== Segment start ==
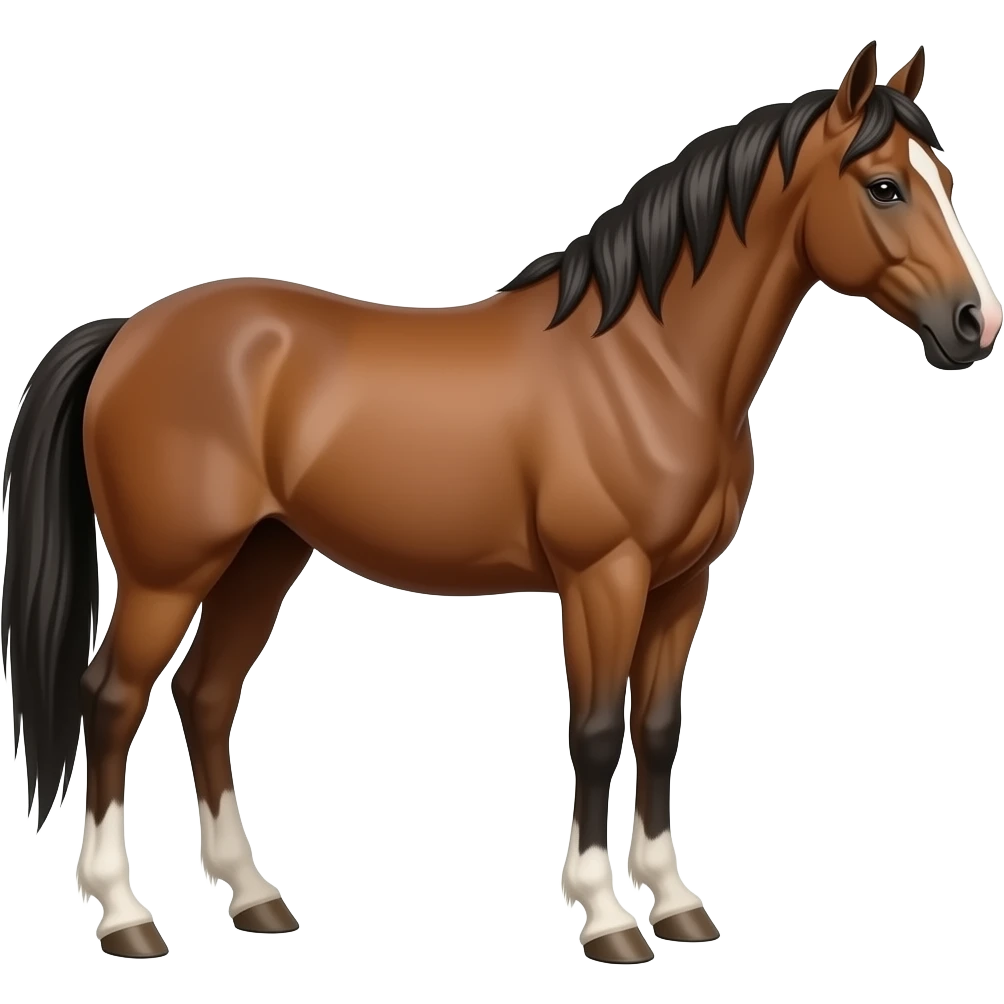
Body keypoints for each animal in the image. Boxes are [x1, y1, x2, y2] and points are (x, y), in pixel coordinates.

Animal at [2, 40, 1000, 963]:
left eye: (945, 178)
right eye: (884, 188)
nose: (975, 325)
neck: (651, 365)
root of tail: (129, 332)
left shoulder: (682, 586)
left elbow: (658, 729)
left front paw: (677, 903)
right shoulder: (604, 579)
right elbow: (594, 732)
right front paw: (607, 918)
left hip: (263, 554)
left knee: (205, 696)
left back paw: (253, 898)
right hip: (168, 573)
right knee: (110, 699)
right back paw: (126, 916)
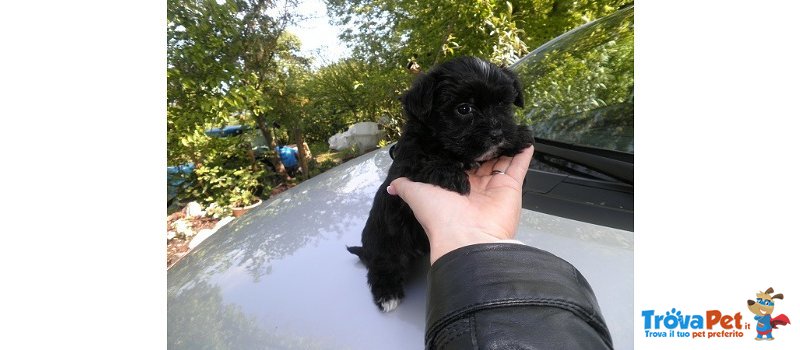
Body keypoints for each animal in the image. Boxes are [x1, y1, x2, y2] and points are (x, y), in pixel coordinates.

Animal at [346, 56, 536, 312]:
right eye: (463, 109)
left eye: (502, 103)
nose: (498, 134)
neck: (442, 143)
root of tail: (367, 250)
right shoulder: (407, 165)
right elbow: (427, 162)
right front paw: (452, 174)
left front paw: (517, 136)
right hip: (387, 249)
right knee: (382, 269)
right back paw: (387, 294)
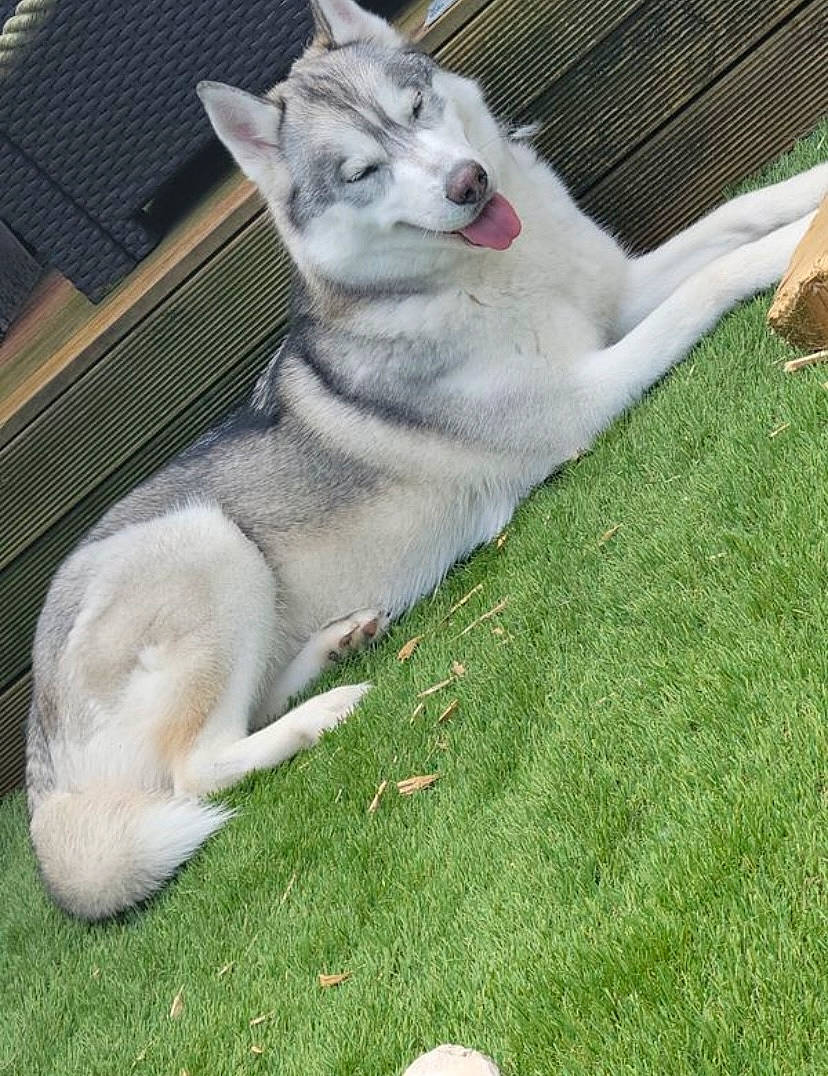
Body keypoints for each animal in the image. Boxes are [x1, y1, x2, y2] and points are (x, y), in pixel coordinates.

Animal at [25, 0, 827, 920]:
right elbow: (719, 272)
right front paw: (787, 256)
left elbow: (741, 211)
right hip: (201, 542)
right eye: (364, 171)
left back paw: (338, 646)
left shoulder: (622, 292)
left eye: (413, 109)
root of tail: (41, 776)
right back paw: (326, 712)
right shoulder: (581, 397)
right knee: (196, 768)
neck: (491, 268)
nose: (469, 183)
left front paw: (812, 191)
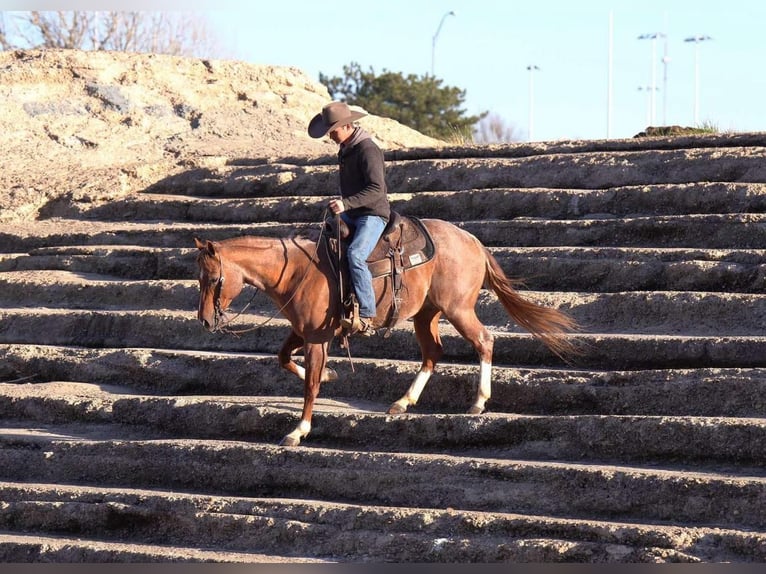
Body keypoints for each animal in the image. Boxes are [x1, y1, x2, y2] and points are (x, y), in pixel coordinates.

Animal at [195, 218, 580, 448]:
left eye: (213, 279)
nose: (204, 322)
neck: (298, 271)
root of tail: (473, 241)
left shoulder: (317, 337)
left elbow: (310, 385)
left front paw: (298, 430)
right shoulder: (302, 330)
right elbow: (283, 358)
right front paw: (332, 375)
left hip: (457, 309)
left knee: (484, 341)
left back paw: (478, 402)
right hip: (426, 314)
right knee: (432, 353)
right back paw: (403, 402)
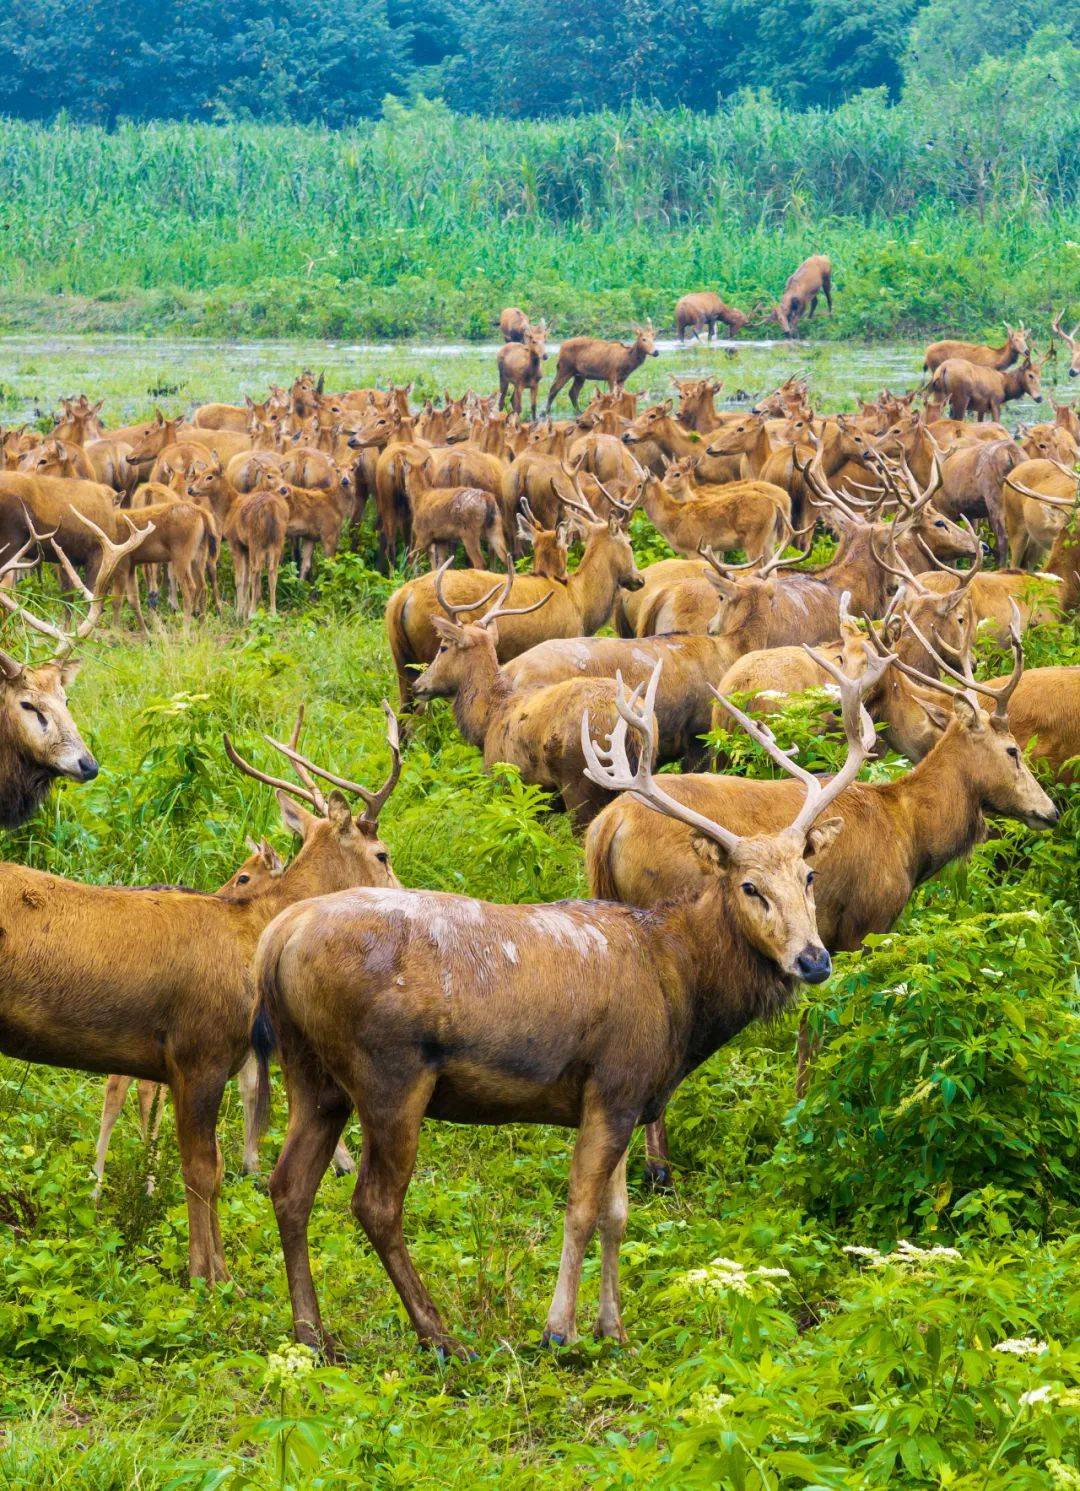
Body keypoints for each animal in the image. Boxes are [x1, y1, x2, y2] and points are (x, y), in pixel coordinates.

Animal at [0, 709, 399, 1282]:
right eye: (382, 853)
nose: (404, 891)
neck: (251, 938)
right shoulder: (198, 1052)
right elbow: (202, 1170)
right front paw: (208, 1278)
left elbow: (210, 1164)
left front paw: (216, 1273)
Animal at [250, 656, 883, 1365]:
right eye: (750, 887)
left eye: (808, 877)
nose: (814, 959)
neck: (681, 991)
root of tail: (276, 940)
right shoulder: (614, 1080)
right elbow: (580, 1208)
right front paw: (560, 1330)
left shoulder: (627, 1096)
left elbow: (617, 1215)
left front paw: (616, 1330)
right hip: (390, 1074)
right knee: (374, 1204)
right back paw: (440, 1335)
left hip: (314, 1076)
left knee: (288, 1187)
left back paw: (313, 1335)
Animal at [587, 623, 1056, 1180]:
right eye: (1013, 750)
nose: (1051, 810)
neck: (909, 834)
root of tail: (607, 826)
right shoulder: (864, 926)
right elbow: (838, 1025)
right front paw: (822, 1114)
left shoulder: (822, 939)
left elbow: (811, 1028)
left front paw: (801, 1112)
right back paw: (659, 1167)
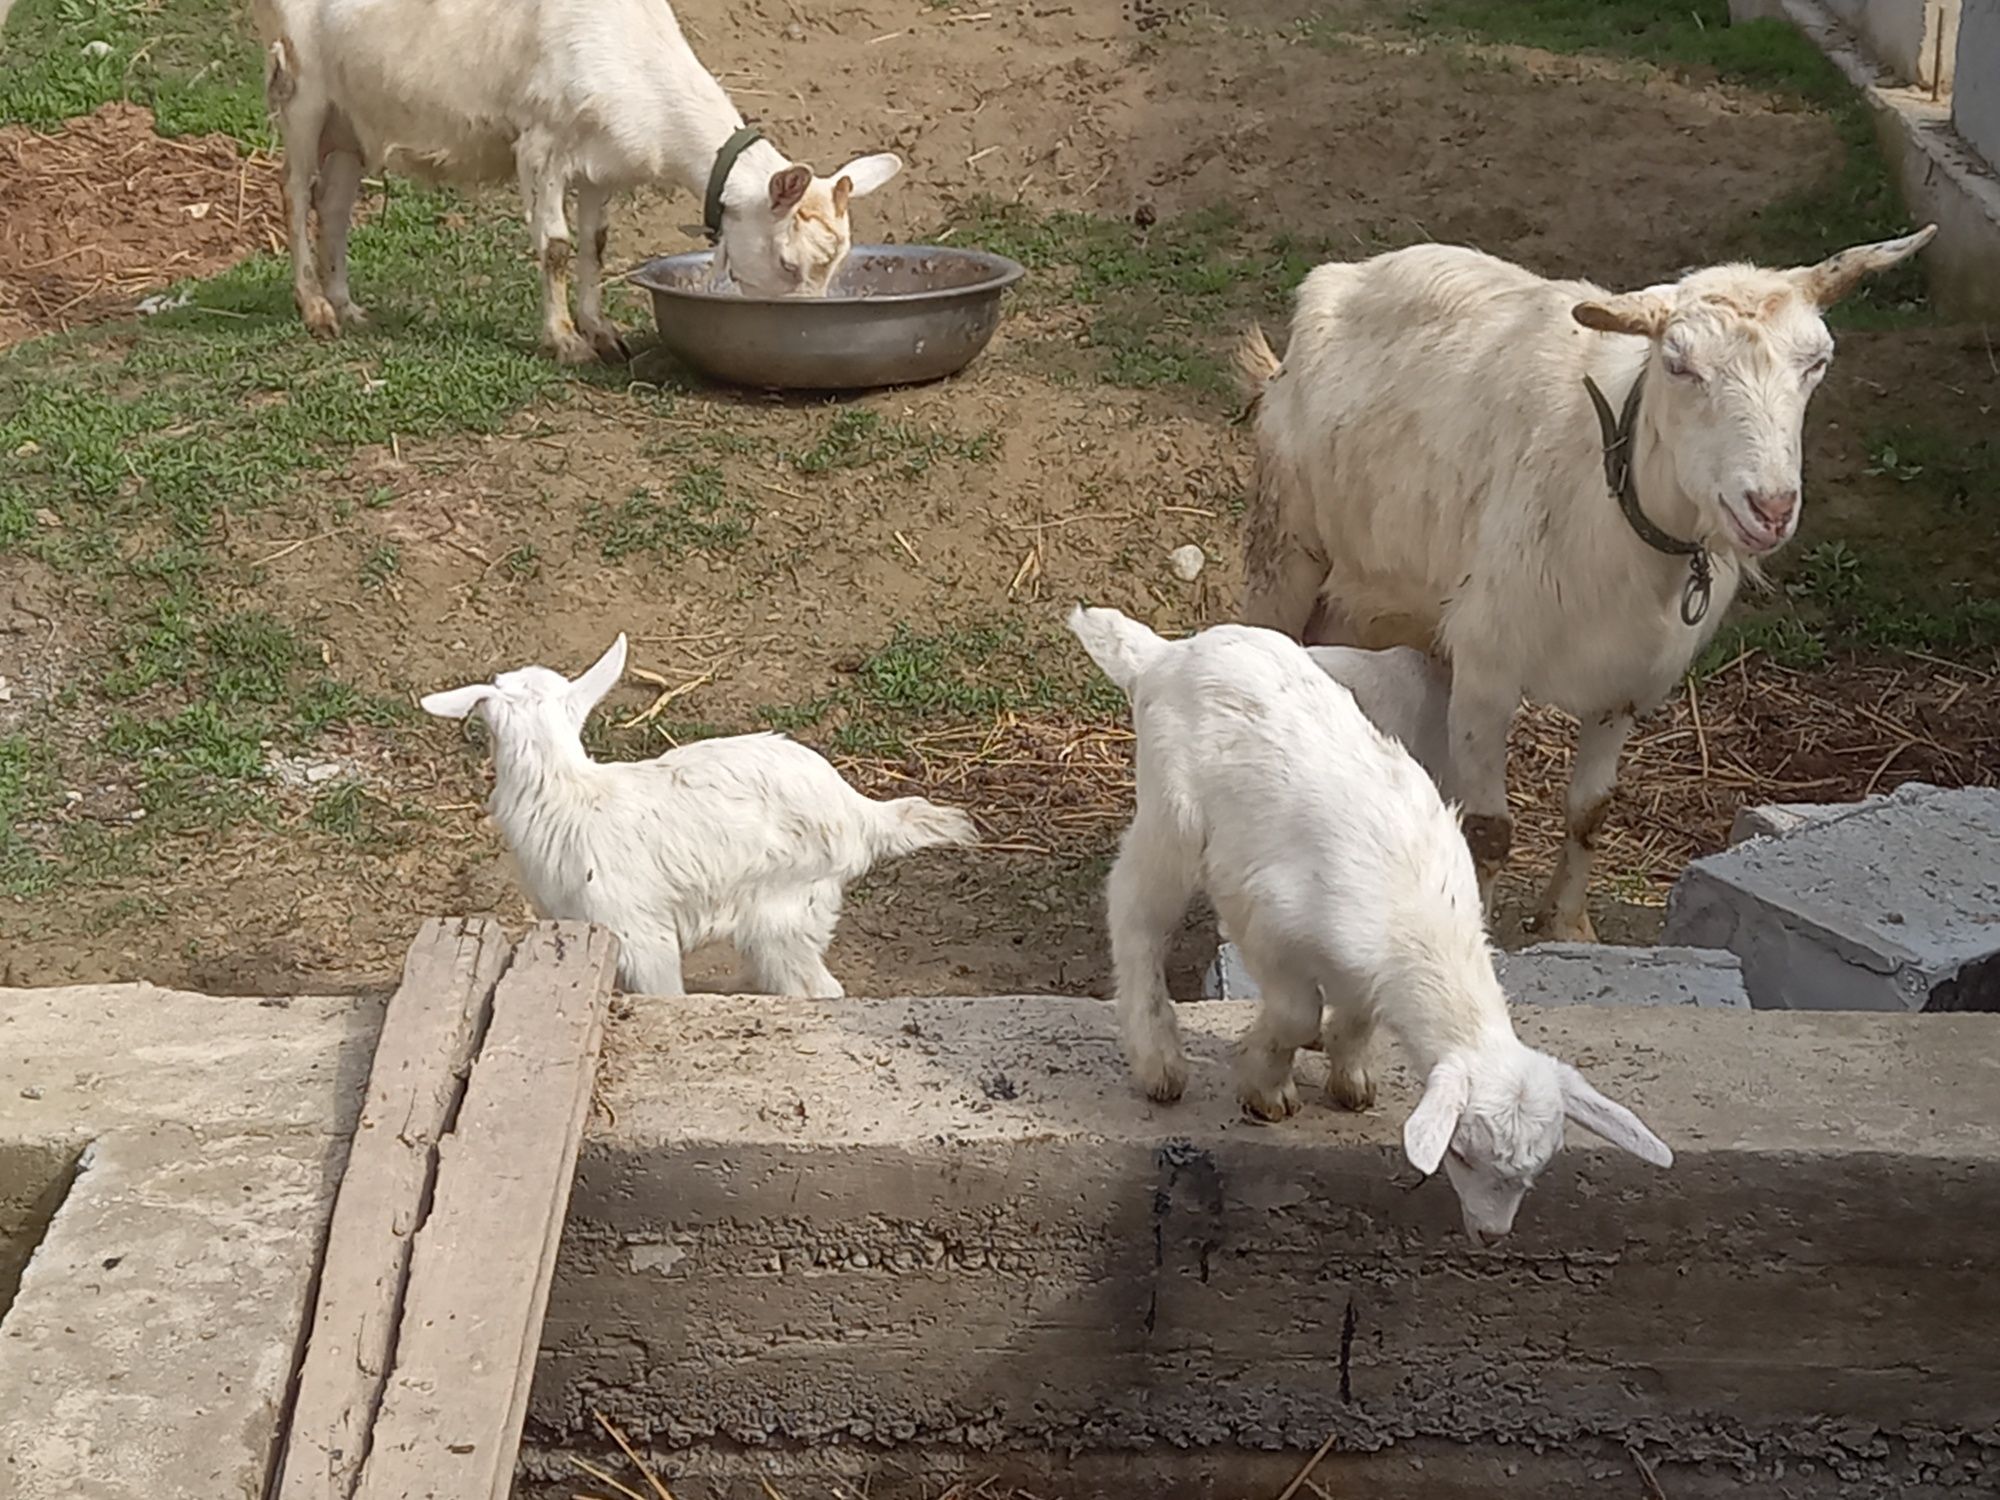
== Segment end ==
| Work request |
All that is needed is the exact run of lines from the start of the material above through the one containing "right shoulder: (407, 165)", pictures left out.

| Final answer |
Body keypoints for each animal in the image. Boxes are [x1, y1, x2, y2] and points are (x, y), in pixel coordinates.

Animal at [2, 40, 1000, 963]:
left eye: (945, 178)
right eye: (884, 188)
nose: (975, 325)
neck: (651, 365)
root of tail: (129, 332)
left shoulder: (682, 586)
left elbow: (658, 729)
left front paw: (677, 903)
right shoulder: (604, 579)
right elbow: (594, 732)
right front paw: (607, 918)
left hip: (263, 554)
left knee: (205, 696)
left back paw: (253, 898)
right hip: (168, 573)
right knee: (110, 699)
right back paw: (126, 916)
Body keypoints for each animal in the image. Boxes are [x1, y1, x2, y2] and points are (x, y), in pixel coordinates.

Animal at [346, 56, 536, 312]:
right eye: (463, 109)
left eye: (502, 103)
nose: (498, 134)
neck: (442, 143)
root of tail: (367, 250)
right shoulder: (407, 165)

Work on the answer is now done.